You don't have to write the names of the people on the back of a photo because obviously everyone knows who all these people were and what the occasion was.

SMH
Especially the football teams, one of which is from 1924. I suspect that has my 13 year old grandfather in it somewhere. The church group photos are with my adult grandfather, but I doubt my mother or aunt know the other people in those photographs are.

Quote:
Originally Posted by nana77 View Post
@Rumpelteazer: if you want to give it a try, for your own collection, https://rawtherapee.com/ is a nice set of tools (it can modify more pics together, also); https://www.kornelix.net/fotocx/fotocx.html instead is nice but only for GNU/Linux distros.

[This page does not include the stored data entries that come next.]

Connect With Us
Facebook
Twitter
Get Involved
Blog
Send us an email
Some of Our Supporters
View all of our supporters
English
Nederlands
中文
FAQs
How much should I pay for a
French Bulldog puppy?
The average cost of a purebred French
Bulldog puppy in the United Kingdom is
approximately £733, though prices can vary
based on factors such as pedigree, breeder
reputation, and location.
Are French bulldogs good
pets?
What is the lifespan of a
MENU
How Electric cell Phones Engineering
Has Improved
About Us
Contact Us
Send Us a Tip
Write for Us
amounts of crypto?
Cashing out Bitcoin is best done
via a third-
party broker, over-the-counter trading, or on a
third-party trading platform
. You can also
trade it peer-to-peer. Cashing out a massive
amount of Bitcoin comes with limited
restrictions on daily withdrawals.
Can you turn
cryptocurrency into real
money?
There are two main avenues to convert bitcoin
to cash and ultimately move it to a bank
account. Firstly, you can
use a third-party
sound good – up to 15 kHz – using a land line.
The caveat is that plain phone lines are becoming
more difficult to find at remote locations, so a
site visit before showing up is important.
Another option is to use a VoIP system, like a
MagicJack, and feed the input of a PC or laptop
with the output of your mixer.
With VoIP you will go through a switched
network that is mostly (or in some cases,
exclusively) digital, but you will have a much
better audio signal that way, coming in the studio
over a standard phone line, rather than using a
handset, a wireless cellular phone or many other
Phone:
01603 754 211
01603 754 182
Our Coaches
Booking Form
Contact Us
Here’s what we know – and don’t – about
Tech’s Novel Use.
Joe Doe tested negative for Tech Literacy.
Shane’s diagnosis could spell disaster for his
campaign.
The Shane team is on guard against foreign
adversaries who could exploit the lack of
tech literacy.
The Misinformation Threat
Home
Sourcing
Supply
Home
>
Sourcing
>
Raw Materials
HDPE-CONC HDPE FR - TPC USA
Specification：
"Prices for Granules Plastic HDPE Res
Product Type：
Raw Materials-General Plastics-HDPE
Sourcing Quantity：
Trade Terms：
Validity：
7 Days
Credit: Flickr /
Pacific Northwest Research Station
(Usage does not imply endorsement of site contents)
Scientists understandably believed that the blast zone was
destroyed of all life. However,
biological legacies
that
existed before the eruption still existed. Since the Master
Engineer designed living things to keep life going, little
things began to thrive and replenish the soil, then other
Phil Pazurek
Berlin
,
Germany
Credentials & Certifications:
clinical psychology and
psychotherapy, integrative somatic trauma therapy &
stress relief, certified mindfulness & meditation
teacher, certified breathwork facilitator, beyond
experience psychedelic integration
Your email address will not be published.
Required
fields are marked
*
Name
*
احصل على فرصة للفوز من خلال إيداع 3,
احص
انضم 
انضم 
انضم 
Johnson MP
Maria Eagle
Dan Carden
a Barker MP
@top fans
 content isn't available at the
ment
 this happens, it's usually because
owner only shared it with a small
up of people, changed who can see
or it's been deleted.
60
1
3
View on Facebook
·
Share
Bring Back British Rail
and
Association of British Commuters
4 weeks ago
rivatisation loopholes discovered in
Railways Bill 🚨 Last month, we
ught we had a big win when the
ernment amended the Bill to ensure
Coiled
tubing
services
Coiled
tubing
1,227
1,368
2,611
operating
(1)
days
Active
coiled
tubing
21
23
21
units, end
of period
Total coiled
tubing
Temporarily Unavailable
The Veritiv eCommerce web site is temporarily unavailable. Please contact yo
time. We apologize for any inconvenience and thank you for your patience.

A little rant about "Picasa", that was a nice program forsaken by Google.
Thanks, I'll have a look after I get back from vacation. For now everyone has to deal with the unedited scans.

Quote:
Originally Posted by pdurrant View Post
You should ask your parents (& any other older relatives) to identify people in the photos for you. This is something that is much harder/impossible to do later.
We're going to visit my aunt and uncle later this month and my cousin and her husband will be there, too. So, let's see if I can get some names from them.

The envelope with the loose pictures also contained my grandparents' birth certificates in it, my grandparents' "family book" (where they're marriage was registered and the births of their children were also registered) and the certificate for my grandfather's knighthood. So I scanned those, too.

I'm now ordering USB sticks so I can get everyone their own copy.